Posted by Sabina Manea on October 03, 2011
Emissions Trading, EU / 1 Comment

Who will regulate? (Source: Sébastien Bertrand)

The EU ETS remains high on the UK Parliament agenda following a recent submission by Barclays Capital calling for an independent and separate regulator for the regime. The submission provides a much needed focus on some of the key peculiarities of the EU ETS which have been known to cause tension in the emissions market. In particular, the wide ambit of the EU ETS, open as it is to anyone who wishes to trade in emissions allowances (EUAs), is a potential cause for concern due to the inherent risks of market manipulation.

Who regulates?

The body currently in charge of managing the EU ETS is the European Commission, specifically the Directorate-General for Climate Action (DG CLIMA). Besides being responsible for developing and implementing climate change policy at the EU and international levels, DG CLIMA has the added task of supervising the workings of the EU emissions market.

What is somewhat surprising is the lack of express involvement of another Commission department that would logically have the requisite expertise in this area, namely DG Internal Market. After all, the bulk of the emissions market is made up not of spot trading, but rather of derivatives (specifically forwards) trading based on the EUAs as underlying assets, as this helps participants hedge against possible price volatility. The flexibility and openness of the emissions market has attracted large swathes of financial entities that trade in EUAs and EUA-based instruments for speculatory reasons rather than for compliance with the EU ETS.

The EU ETS – beyond environmental protection

The creation of such extensive emissions trading has taken the EU ETS from the purely environmental and regulatory sphere which it was initially intended to inhabit and placed it firmly in the realm of the financial markets. However, unlike other financial markets, the emissions market is not fully regulated as it is open to entities which are neither under EU ETS compliance obligations nor regulated as financial firms, notably under the Markets in Financial Instruments Directive (MiFID).

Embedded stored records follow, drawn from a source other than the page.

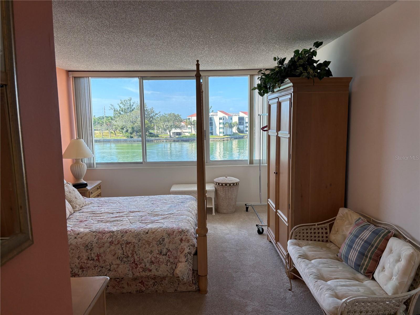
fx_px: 315
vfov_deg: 53.1
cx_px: 210
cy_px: 158
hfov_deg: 67.3
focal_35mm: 26
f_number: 1.6
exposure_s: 1/373
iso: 64
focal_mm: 5.96
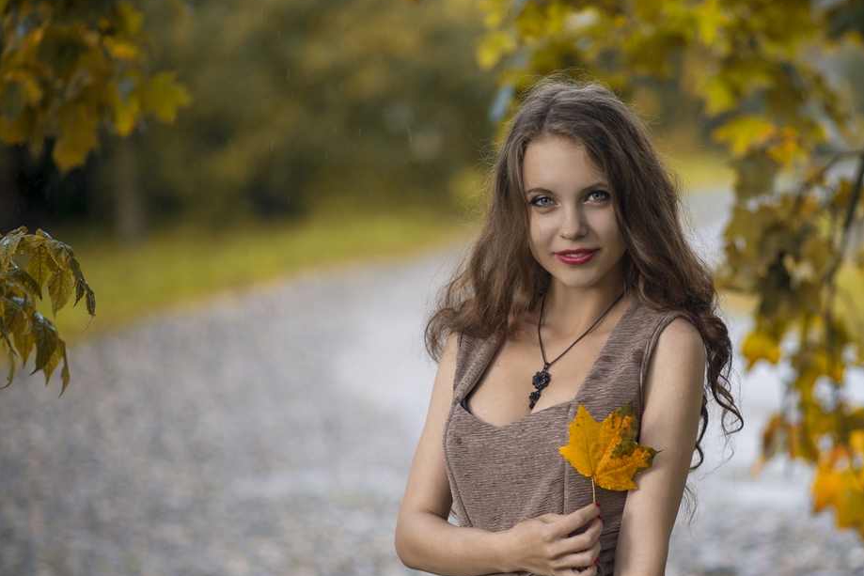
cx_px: 562
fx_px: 2664
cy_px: 287
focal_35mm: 111
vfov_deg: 12.3
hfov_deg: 18.4
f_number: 2
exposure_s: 1/320
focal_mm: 85
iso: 100
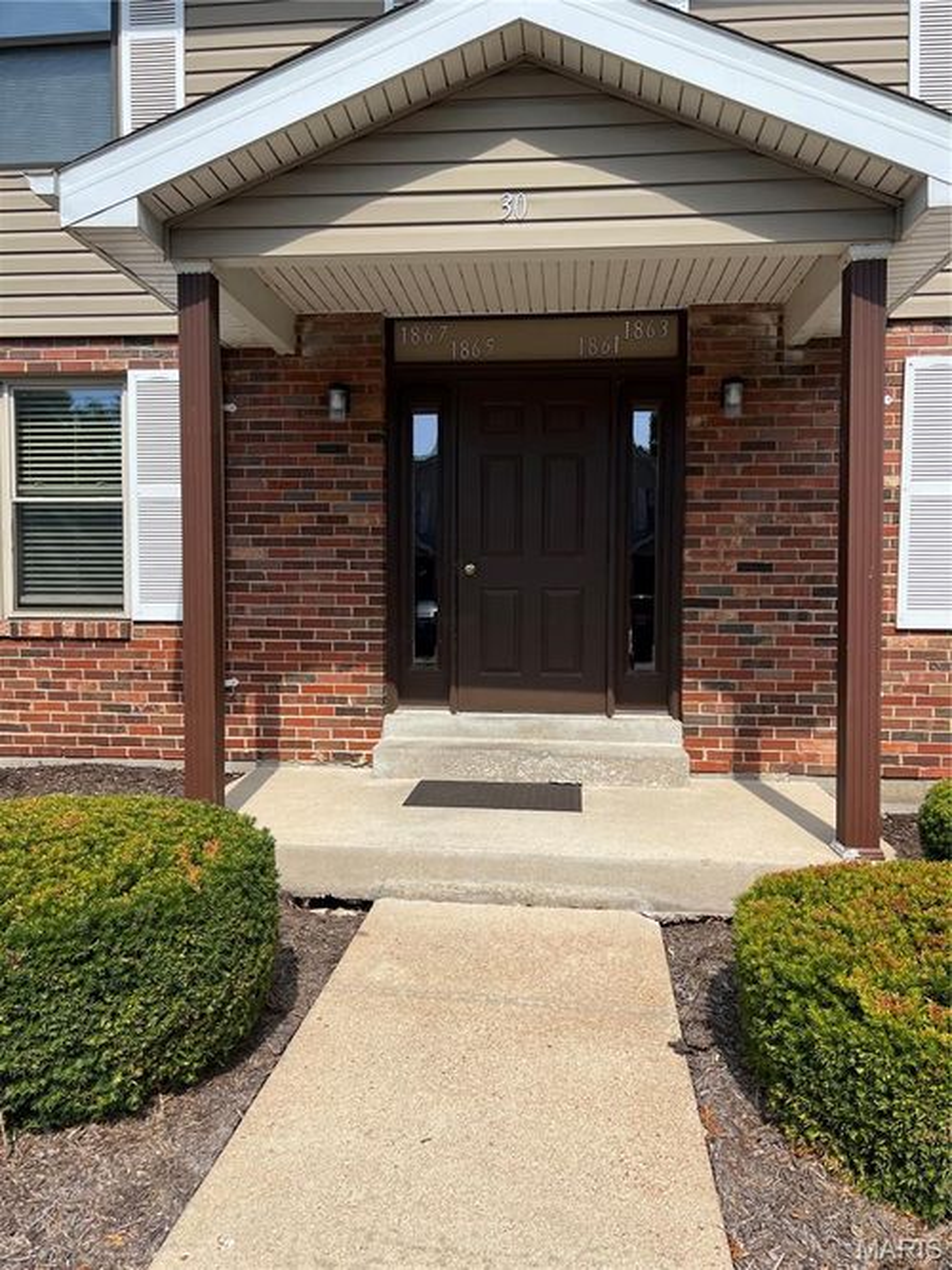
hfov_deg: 53.0
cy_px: 635
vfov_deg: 67.3
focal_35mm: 26
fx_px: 954
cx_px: 476
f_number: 1.5
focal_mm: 5.7
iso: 50
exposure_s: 1/3704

The risk of the Commission losing its grip over emissions trading has materialised on a number of occasions, with instances of VAT fraud and theft of EUAs from Member States’ national registries crippling the market. This is particularly damaging to investor confidence as it seriously undermines the credibility of emissions trading.

A sui generis regime?

This level of trouble has not been seen on any other commodities markets, and may suggest that emissions trading is in a class of its own and may require special treatment. The Barclays Capital submission suggests that participation in the market should be restricted to EU ETS and MiFID regulated firms, and that a separate regulator should be appointed that is independent of policymaking bodies. The latter measure would ensure that no public policy-based intervention would occur in respect of emissions prices. This point is particularly interesting given recent UK proposals to introduce a carbon price floor (see earlier Climatico post).

A special regulator in charge of the EU ETS would dilute DG CLIMA’s control over emissions trading as a tool of environmental protection as this goal would presumably have to be balanced against the merits of developing and maintaining a viable market in emissions in its own right. This may be a healthy outcome as it could enable the new regulator to harness the expertise of the EU financial regulation regime while bearing in mind that the EU ETS is a creature of public policy, and as such should pursue the environmental goal of emissions reductions. Whether the EU Commission has the resources or willingness to fashion this hybrid regulatory regime is of course another question.